Mais parlons du film en lui-même qui se concentre sur le job d’un tueur à gages à New-York. La différence avec beaucoup de films de ce genre c’est qu’il n’est pas question ici de dernier job, de complot, de retournements de situation ou quoi ce soit mais plus d’un homme, un tueur à gage qui doit pendant les fêtes de noël exécuter un petit mafieux de bas étage.
L’hallucinante séquence d’ouverture, métaphore de l’accouchement du héros qui arrive en ville.
L’ambiance de noël apporte un vrai plus d’ailleurs dans la première partie (qui disparait hélas dans la seconde) avec ses chants de noël qui suit les pas d’un homme seul parcourant un New-York magnifiquement filmé, car oui le film est principalement sur sa ville au final, New-york
Le film présente une narration bien particulière et pas déplaisante pour un sou.

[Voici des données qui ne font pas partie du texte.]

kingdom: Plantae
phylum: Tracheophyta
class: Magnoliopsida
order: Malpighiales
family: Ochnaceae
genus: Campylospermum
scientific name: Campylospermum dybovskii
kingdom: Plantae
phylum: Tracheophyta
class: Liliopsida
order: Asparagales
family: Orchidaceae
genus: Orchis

Allen Barron fait tout ici, scénariste, acteur principal et réalisateur et il s’en sort haut la main sur ses trois boulots.
On attend avec lui, on vit avec lui pendant cette semaine qui se terminera de façon logique, on est dans la même optique d’attente que ce personnage qui essaye d’embrasser son humanité perdue à travers une forme d’amour, n’importe quel amour tant qu’il peut faire paraitre ce côté humain qu’il cherche désespérément.
Un petit aperçu de l’ambiance “festive” du film.
Au niveau de la forme ça fait très nouvelle vague mais sans le côté poseur et chiant d’un Godard, le rythme peut paraitre assez lent pour quelqu’un qui n’est pas rentré dans le film mais ce dernier a pour lui de ne durer que 77 minutes donc on n’a nullement le temps de s’ennuyer.
L’histoire peut paraitre assez banale au final mais le traitement est vraiment différent et le film réserve quelques bons moments de folie comme une scène bien froide comme il faut entre notre homme et un Larry Tucker toujours aussi charismatique que certains ont pu voir dans le Shock Corridor de Fuller. Une petite pépite donc qu’il ferait bon de découvrir donc.